Although the illustrated examples relate to magnetized encoder seals, the rolling bearing may comprise an encoder seal with a framework that is not magnetized but made of a magnetic material such as steel, said framework comprising local variations of geometry, for example openings, reliefs, corrugations, capable of generating, with an appropriate sensor, a periodic signal representative of the parameters of rotation of the seal.

Claims

1. A rolling bearing device comprising two races able to rotate relative to one another and at least one seal attached to one of the races and provided with an active portion designed to interact with a sensor element to detect a parameter of rotation of the active portion, characterized in that it comprises, at least on one side of the rolling bearing, a groove made in the outer race and a groove made in the inner race, said grooves being substantially coplanar, the seal being mounted in one of the grooves of one of the races and interacting with at least a portion of the other groove of the other race in order to provide a dynamic seal.

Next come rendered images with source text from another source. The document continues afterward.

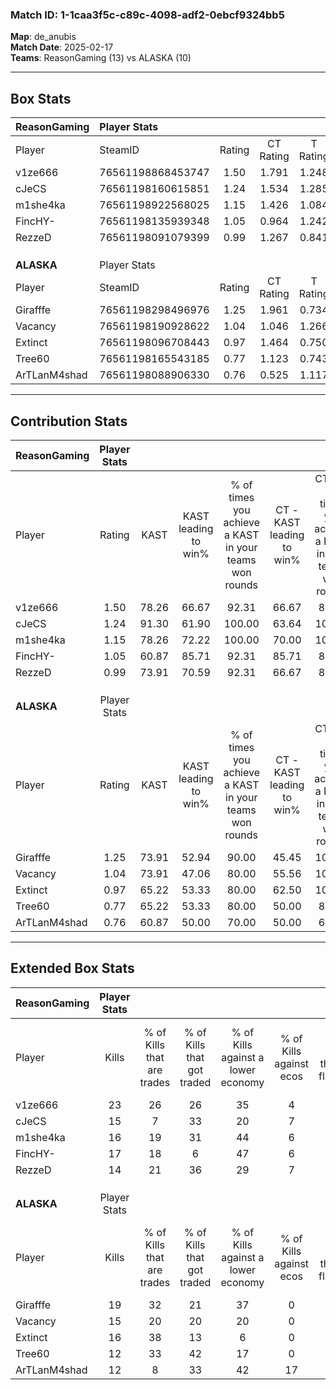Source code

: ### Match ID: 1-1caa3f5c-c89c-4098-adf2-0ebcf9324bb5  
**Map**: de_anubis  
**Match Date**: 2025-02-17  
**Teams**: ReasonGaming (13) vs ALASKA (10)  

---  

## Box Stats  

| **ReasonGaming** | Player Stats      |        |           |          |       |      |       |         |        |      |     |
| :- | :- | :-: | :-: | :-: | :-: | :-: | :-: | :-: | :-: | :-: | :-: |
| Player           | SteamID           | Rating | CT Rating | T Rating | KAST  | ADR  | Kills | Assists | Deaths | K/D  | HS% |
| v1ze666          | 76561198868453747 |  1.50  |   1.791   |  1.248   | 78.26 | 99.1 |  23   |    2    |   14   | 1.64 | 39  |
| cJeCS            | 76561198160615851 |  1.24  |   1.534   |  1.285   | 91.30 | 87.7 |  15   |   10    |   16   | 0.94 | 66  |
| m1she4ka         | 76561198922568025 |  1.15  |   1.426   |  1.084   | 78.26 | 74.5 |  16   |    5    |   15   | 1.07 | 56  |
| FincHY-          | 76561198135939348 |  1.05  |   0.964   |  1.242   | 60.87 | 66.0 |  17   |    4    |   14   | 1.21 | 64  |
| RezzeD           | 76561198091079399 |  0.99  |   1.267   |  0.841   | 73.91 | 61.4 |  14   |    4    |   15   | 0.93 | 50  |
|                  |                   |        |           |          |       |      |       |         |        |      |     |
|                  |                   |        |           |          |       |      |       |         |        |      |     |
|                  |                   |        |           |          |       |      |       |         |        |      |     |
| **ALASKA**       | Player Stats      |        |           |          |       |      |       |         |        |      |     |
| Player           | SteamID           | Rating | CT Rating | T Rating | KAST  | ADR  | Kills | Assists | Deaths | K/D  | HS% |
| Girafffe         | 76561198298496976 |  1.25  |   1.961   |  0.734   | 73.91 | 74.7 |  19   |    5    |   14   | 1.36 | 52  |
| Vacancy          | 76561198190928622 |  1.04  |   1.046   |  1.266   | 73.91 | 79.4 |  15   |   10    |   18   | 0.83 | 53  |
| Extinct          | 76561198096708443 |  0.97  |   1.464   |  0.750   | 65.22 | 71.8 |  16   |    5    |   18   | 0.89 | 68  |
| Tree60           | 76561198165543185 |  0.77  |   1.123   |  0.743   | 65.22 | 58.2 |  12   |    3    |   18   | 0.67 | 50  |
| ArTLanM4shad     | 76561198088906330 |  0.76  |   0.525   |  1.117   | 60.87 | 58.4 |  12   |    2    |   17   | 0.71 | 50  |
---  

## Contribution Stats  

| **ReasonGaming** | Player Stats |       |                      |                                                        |                           |                                                             |                          |                                                            |
| :- | :-: | :-: | :-: | :-: | :-: | :-: | :-: | :-: |
| Player           |    Rating    | KAST  | KAST leading to win% | % of times you achieve a KAST in your teams won rounds | CT - KAST leading to win% | CT - % of times you achieve a KAST in your teams won rounds | T - KAST leading to win% | T - % of times you achieve a KAST in your teams won rounds |
| v1ze666          |     1.50     | 78.26 |        66.67         |                         92.31                          |           66.67           |                            85.71                            |          66.67           |                           100.00                           |
| cJeCS            |     1.24     | 91.30 |        61.90         |                         100.00                         |           63.64           |                           100.00                            |          60.00           |                           100.00                           |
| m1she4ka         |     1.15     | 78.26 |        72.22         |                         100.00                         |           70.00           |                           100.00                            |          75.00           |                           100.00                           |
| FincHY-          |     1.05     | 60.87 |        85.71         |                         92.31                          |           85.71           |                            85.71                            |          85.71           |                           100.00                           |
| RezzeD           |     0.99     | 73.91 |        70.59         |                         92.31                          |           66.67           |                            85.71                            |          75.00           |                           100.00                           |
|                  |              |       |                      |                                                        |                           |                                                             |                          |                                                            |
|                  |              |       |                      |                                                        |                           |                                                             |                          |                                                            |
|                  |              |       |                      |                                                        |                           |                                                             |                          |                                                            |
| **ALASKA**       | Player Stats |       |                      |                                                        |                           |                                                             |                          |                                                            |
| Player           |    Rating    | KAST  | KAST leading to win% | % of times you achieve a KAST in your teams won rounds | CT - KAST leading to win% | CT - % of times you achieve a KAST in your teams won rounds | T - KAST leading to win% | T - % of times you achieve a KAST in your teams won rounds |
| Girafffe         |     1.25     | 73.91 |        52.94         |                         90.00                          |           45.45           |                           100.00                            |          66.67           |                           80.00                            |
| Vacancy          |     1.04     | 73.91 |        47.06         |                         80.00                          |           55.56           |                           100.00                            |          37.50           |                           60.00                            |
| Extinct          |     0.97     | 65.22 |        53.33         |                         80.00                          |           62.50           |                           100.00                            |          42.86           |                           60.00                            |
| Tree60           |     0.77     | 65.22 |        53.33         |                         80.00                          |           50.00           |                            80.00                            |          57.14           |                           80.00                            |
| ArTLanM4shad     |     0.76     | 60.87 |        50.00         |                         70.00                          |           50.00           |                            60.00                            |          50.00           |                           80.00                            |
---  

## Extended Box Stats  

| **ReasonGaming** | Player Stats |                            |                            |                                    |                         |                              |                                 |        |                             |                                     |                          |                               |                            |
| :- | :-: | :-: | :-: | :-: | :-: | :-: | :-: | :-: | :-: | :-: | :-: | :-: | :-: |
| Player           |    Kills     | % of Kills that are trades | % of Kills that got traded | % of Kills against a lower economy | % of Kills against ecos | % of Kills that are flawless | % of Kills that are close duels | Deaths | % of Deaths that get traded | % of Deaths against a lower economy | % of Deaths against ecos | % of Deaths that are flawless | % of Deaths that are close |
| v1ze666          |      23      |             26             |             26             |                 35                 |            4            |              83              |                0                |   14   |              7              |                 21                  |            7             |              71               |             0              |
| cJeCS            |      15      |             7              |             33             |                 20                 |            7            |              67              |                0                |   16   |             44              |                 25                  |            0             |              50               |             19             |
| m1she4ka         |      16      |             19             |             31             |                 44                 |            6            |              69              |                0                |   15   |             33              |                 27                  |            0             |              60               |             13             |
| FincHY-          |      17      |             18             |             6              |                 47                 |            6            |              65              |                0                |   14   |             14              |                 29                  |            0             |              86               |             0              |
| RezzeD           |      14      |             21             |             36             |                 29                 |            7            |              71              |                0                |   15   |             20              |                 27                  |            0             |              33               |             0              |
|                  |              |                            |                            |                                    |                         |                              |                                 |        |                             |                                     |                          |                               |                            |
|                  |              |                            |                            |                                    |                         |                              |                                 |        |                             |                                     |                          |                               |                            |
|                  |              |                            |                            |                                    |                         |                              |                                 |        |                             |                                     |                          |                               |                            |
| **ALASKA**       | Player Stats |                            |                            |                                    |                         |                              |                                 |        |                             |                                     |                          |                               |                            |
| Player           |    Kills     | % of Kills that are trades | % of Kills that got traded | % of Kills against a lower economy | % of Kills against ecos | % of Kills that are flawless | % of Kills that are close duels | Deaths | % of Deaths that get traded | % of Deaths against a lower economy | % of Deaths against ecos | % of Deaths that are flawless | % of Deaths that are close |
| Girafffe         |      19      |             32             |             21             |                 37                 |            0            |              68              |                0                |   14   |             21              |                  7                  |            0             |              86               |             0              |
| Vacancy          |      15      |             20             |             20             |                 20                 |            0            |              53              |                7                |   18   |             28              |                 17                  |            6             |              78               |             0              |
| Extinct          |      16      |             38             |             13             |                 6                  |            0            |              56              |                6                |   18   |             28              |                 22                  |            6             |              50               |             0              |
| Tree60           |      12      |             33             |             42             |                 17                 |            0            |              58              |                8                |   18   |             33              |                 11                  |            0             |              67               |             0              |
| ArTLanM4shad     |      12      |             8              |             33             |                 42                 |           17            |              58              |               17                |   17   |             18              |                 24                  |            6             |              82               |             0              |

2. The device as claimed in claim 1, wherein the seal comprises a sealing portion formed in a material different from the material of the active portion.

3. The device as claimed in claim 1, wherein the seal is attached to the outer race.

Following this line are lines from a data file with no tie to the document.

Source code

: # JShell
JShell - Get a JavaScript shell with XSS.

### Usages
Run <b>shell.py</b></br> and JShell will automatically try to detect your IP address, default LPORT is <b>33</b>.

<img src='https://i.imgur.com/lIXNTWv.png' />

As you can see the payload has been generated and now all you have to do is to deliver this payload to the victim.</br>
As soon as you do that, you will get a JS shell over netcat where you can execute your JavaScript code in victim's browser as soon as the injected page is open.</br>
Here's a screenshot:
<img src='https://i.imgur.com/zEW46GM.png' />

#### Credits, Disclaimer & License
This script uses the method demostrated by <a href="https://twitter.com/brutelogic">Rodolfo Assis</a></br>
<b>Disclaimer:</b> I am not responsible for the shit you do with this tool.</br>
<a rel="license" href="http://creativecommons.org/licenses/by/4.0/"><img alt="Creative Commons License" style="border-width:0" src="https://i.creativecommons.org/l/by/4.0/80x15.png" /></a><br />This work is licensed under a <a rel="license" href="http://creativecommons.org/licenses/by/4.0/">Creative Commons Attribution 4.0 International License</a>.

4. The device as claimed in claim 1, wherein the seal is attached to the inner race.

5. The device as claimed in claim 1, wherein the seal comprises a deflection portion in order to provide a recirculation of lubricant.

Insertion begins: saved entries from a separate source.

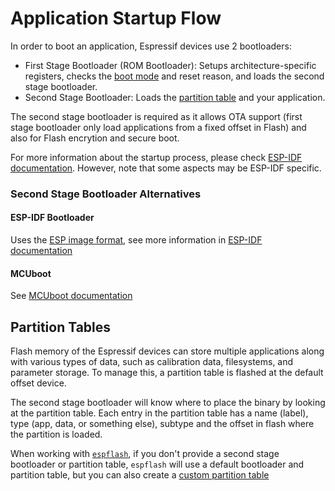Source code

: # Application Startup Flow

In order to boot an application, Espressif devices use 2 bootloaders:
- First Stage Bootloader (ROM Bootloader): Setups architecture-specific registers, checks the [boot mode][boot-mode] and reset reason, and loads the second stage bootloader.
- Second Stage Bootloader: Loads the [partition table][partition-table] and your application.

The second stage bootloader is required as it allows OTA support (first stage bootloader only load applications from a fixed offset in Flash) and also for Flash encrytion and secure boot.

For more information about the startup process, please check [ESP-IDF documentation][esp-idf-startup]. However, note that some aspects may be ESP-IDF specific.

[boot-mode]: https://docs.espressif.com/projects/esptool/en/latest/esp32c6/advanced-topics/boot-mode-selection.html?highlight=boot%20mode
[partition-table]: #partition-tables
[esp-idf-startup]: https://docs.espressif.com/projects/esp-idf/en/stable/esp32c6/api-guides/startup.html

### Second Stage Bootloader Alternatives

#### ESP-IDF Bootloader

Uses the [ESP image format][esp-image-format], see more information in [ESP-IDF documentation][esp-idf-second-stage-bootloader]

[esp-idf-second-stage-bootloader]: https://docs.espressif.com/projects/esp-idf/en/stable/esp32c6/api-guides/startup.html#second-stage-bootloader

#### MCUboot

See [MCUboot documentation][mcuboot-docs]

[mcuboot-docs]: https://docs.mcuboot.com/

## Partition Tables

Flash memory of the Espressif devices can store multiple applications along with various types of data, such as calibration data, filesystems, and parameter storage. To manage this, a partition table is flashed at the default offset device.

The second stage bootloader will know where to place the binary by looking at the partition table. Each entry in the partition table has a name (label), type (app, data, or something else), subtype and the offset in flash where the partition is loaded.

When working with [`espflash`][espflash], if you don't provide a second stage bootloader or partition table, `espflash` will use a default bootloader and partition table, but you can also create a [custom partition table][custom-partition-table]

[esp-image-format]: https://docs.espressif.com/projects/esptool/en/latest/esp32/advanced-topics/firmware-image-format.html
[espflash]: ../getting-started/tooling/espflash.md
[custom-partition-table]: https://docs.espressif.com/projects/esp-idf/en/stable/esp32c6/api-guides/partition-tables.html#creating-custom-tables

6. The device as claimed in claim 1, wherein the seal comprises a lip in contact with at least a portion of the groove of the other race and/or at least a portion forming a narrow passageway with a portion of the groove of the other race.

7. The device as claimed in claim 1, wherein the seal comprises a framework forming the active portion, covered with a flexible material providing the seal, said framework providing the rigidity of the device.

8. The device as claimed in claim 1, wherein the active portion is magnetized.

9. The device as claimed in claim 1, wherein the active portion is magnetizable.

10. The device as claimed in claim 1, wherein the active portion is ferromagnetic.

11. The device as claimed in claim 1, wherein the active portion comprises a matrix of synthetic material filled with a powder of magnetized or magnetizable material.

12. The device as claimed in claim 11, wherein the matrix comprises a thermoplastic material having a softening temperature greater than 180° C.

13. The device as claimed in claim 11, wherein the matrix comprises a material chosen from the group comprising: polyamide, polyimide, polyethylene-ether-sulfone.

14. The device as claimed in claim 1, further comprising two grooves made in the outer race on one side and, on the other, rolling elements and two grooves made in the inner race on one side and, on the other, rolling elements, the groove of the inner race and the groove of the outer race placed on the same side being substantially coplanar, the device comprising two seals, each mounted in one of the grooves of one of the sides and interacting with the other groove of the other race on the same side.

15. A rotating machine comprising a device as claimed in claim 1, placed between a fixed support and a rotating part.